No list of books about Russian politics is complete without the inclusion of Masha Gessen, a brilliant journalist, activist, author and outspoken critic of Vladimir Putin. Their biographical study of the man himself, The Man Without a Face, was one of the first ever Western published books about Putin. They’ve since released the fantastic The Future is History about the rise of historical revisionism in Russia and, most recently, Surviving Autocracy, about fighting the global rise of authoritarianism—a book I had the pleasure of reading last year.
I make a habit of reading every single Luke Harding release. The first, Mafia State, is in my mind to this day. Very Expensive Poison is also super good! The investigative nature of these will keep you up through the night until you turn the last page.
The Long Hangoverby Shaun Walker is about the clever exploitation of memory and glories past by the current regime in its quest for popularity and public support. I loved the investigation and am hoping for more from the author—the style is unique!
And finally, the foundational text for my understanding of modern Russia and Putinism is Timothy Snyder’s The Road To Unfreedom. I’ve got no space here for a synopsis, simply read the book. All I can say is that no westerner understands the region as well as TS, who I consider to be one of the greatest living historians. One of his previous books, Bloodlands, is a historical view of Eastern Europe as you’ve never seen it before, and is one of my all-time favorites. Not for the faint of heart.

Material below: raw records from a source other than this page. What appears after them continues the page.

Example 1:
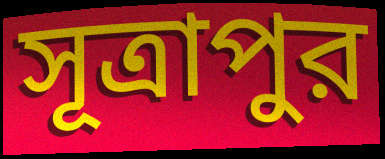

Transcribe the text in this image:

সূত্রাপুর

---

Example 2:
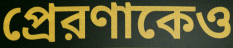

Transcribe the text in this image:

প্রেরণাকেও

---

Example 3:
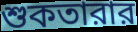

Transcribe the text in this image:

শুকতারার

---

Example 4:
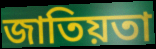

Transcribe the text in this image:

জাতিয়তা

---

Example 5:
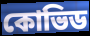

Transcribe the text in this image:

কোভিড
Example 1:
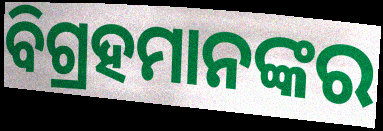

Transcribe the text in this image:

ବିଗ୍ରହମାନଙ୍କର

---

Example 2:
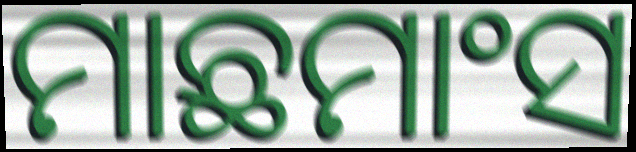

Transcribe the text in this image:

ମାଛମାଂସ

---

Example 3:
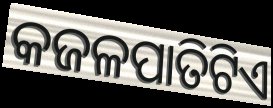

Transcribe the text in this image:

କଜଳପାତିଟିଏ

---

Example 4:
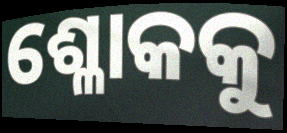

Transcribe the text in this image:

ଶ୍ଳୋକକୁ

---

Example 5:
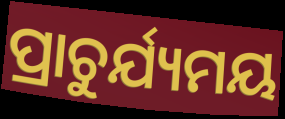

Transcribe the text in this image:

ପ୍ରାଚୁର୍ଯ୍ୟମୟ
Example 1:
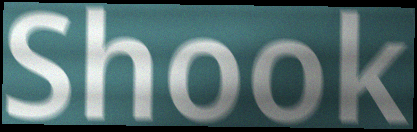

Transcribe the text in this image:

Shook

I’d also include Putin v People by Prof. Sam Greene. I’ve enjoyed the in-depth and bottom-up study of Putin and his support base as much as I enjoyed attending Prof. Greene’s lectures at King’s Russia Institute a few years back when studying for my Masters in Modern History.
There are hundreds of books on this that I was unable to add to the thread (since when is there a cap on the amount of tweets?) so please do not take omissions to heart. The goal was to introduce the very basics to peeps new to this.
Be nice to authors and block the trolls.